I need to think about a nice way to emulate all those instructions. Writing all the opcode variations by hand would take weeks and be no fun at all.
In my previous GameBoy emulator, I abstracted addressing modes and instructions to factorize all the existing variations (eg. one add() function compatible with a set of addressing mode proxies). It was ok but the virtualization was bad for performance and I may not get away with this approach on this particular project (gotta go fast!).
In my unfinished Master System emulator, I generated C++ code in Python. The Python part inspected the chip's specs and outputted all the instruction variations. Going back and forth being generator and generated code was a pain when debugging. I'd prefer a nicer workflow.
The m68k's opcodes are coded on 16 bits so there are only 65536 possible instructions. I could generate each one of them and store them in some sort of jump table. Pseudo-code:
void m68k()
{
for (int i = 0; i < 0x10000; ++)
instructions[i] = generate(i);
while (1)
intructions[memory[pc++]]();
}
The generate(opcode)
is the tricky part. There, I would need to parse the bit pattern of opcode
and return a function executing this particular variation, with constant operands and no branching. In C# I would use code generation. In Javascript, I could use some neat tricks with closures. How to do that in plain C? I guess I'll learn function pointers.

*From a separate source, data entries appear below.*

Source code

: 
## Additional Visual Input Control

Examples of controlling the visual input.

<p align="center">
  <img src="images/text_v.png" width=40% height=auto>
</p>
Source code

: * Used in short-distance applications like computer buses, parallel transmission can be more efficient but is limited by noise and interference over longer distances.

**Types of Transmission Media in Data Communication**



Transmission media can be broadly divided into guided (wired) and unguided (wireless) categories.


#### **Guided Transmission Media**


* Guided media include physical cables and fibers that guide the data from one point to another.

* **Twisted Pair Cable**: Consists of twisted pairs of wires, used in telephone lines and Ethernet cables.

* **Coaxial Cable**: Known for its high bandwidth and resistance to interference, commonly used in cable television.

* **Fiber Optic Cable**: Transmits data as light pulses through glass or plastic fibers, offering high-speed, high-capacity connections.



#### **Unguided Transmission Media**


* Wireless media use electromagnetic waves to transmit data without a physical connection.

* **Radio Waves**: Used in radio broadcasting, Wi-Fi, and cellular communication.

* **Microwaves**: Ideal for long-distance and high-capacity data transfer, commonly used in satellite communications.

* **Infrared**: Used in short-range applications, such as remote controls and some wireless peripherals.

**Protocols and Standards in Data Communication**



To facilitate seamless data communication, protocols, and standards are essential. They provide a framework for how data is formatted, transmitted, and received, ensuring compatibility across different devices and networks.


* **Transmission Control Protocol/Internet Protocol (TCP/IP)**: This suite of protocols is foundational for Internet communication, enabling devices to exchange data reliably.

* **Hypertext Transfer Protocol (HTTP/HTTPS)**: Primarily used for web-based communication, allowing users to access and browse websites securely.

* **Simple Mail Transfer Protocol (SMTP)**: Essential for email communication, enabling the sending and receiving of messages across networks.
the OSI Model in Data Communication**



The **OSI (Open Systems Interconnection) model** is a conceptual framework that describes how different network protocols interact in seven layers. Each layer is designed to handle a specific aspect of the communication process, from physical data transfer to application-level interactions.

I looked at other m68k implementations and Musashi, a reference emulator used in Mame, seems to take this approach (see build_opcode_table()
). I'll start experimenting.
I wanted to start writing a new console emulator for some time now. There's still work to be done on my other projects -- could add some fun features to Boyo.js and mr.systel is far from being functional -- but I need something fresh. I chose to try and emulate the Sega Genesis/Megadrive since it was my first game console and it's a bit special to me.
Technically, the Genesis is reknowned for its performance compared to the other game systems of its time so I will have to pay particular attention to this aspect (Boyo.js was not on the fast side). I won't use Javascript to emulate the chips, it was too much trouble last time (no byte type, no unsigned type, needed to mask every computation by 0xFF...). However, I'd love for this project to be rendered in the browser with a nice UI for the debugger.
My initial choice is to write the emulator modules in C and to compile them to JS with emscripten in order to benefit from ASM.js optimizations. The user interface and rendering will be done in Javascript. We'll see how this go.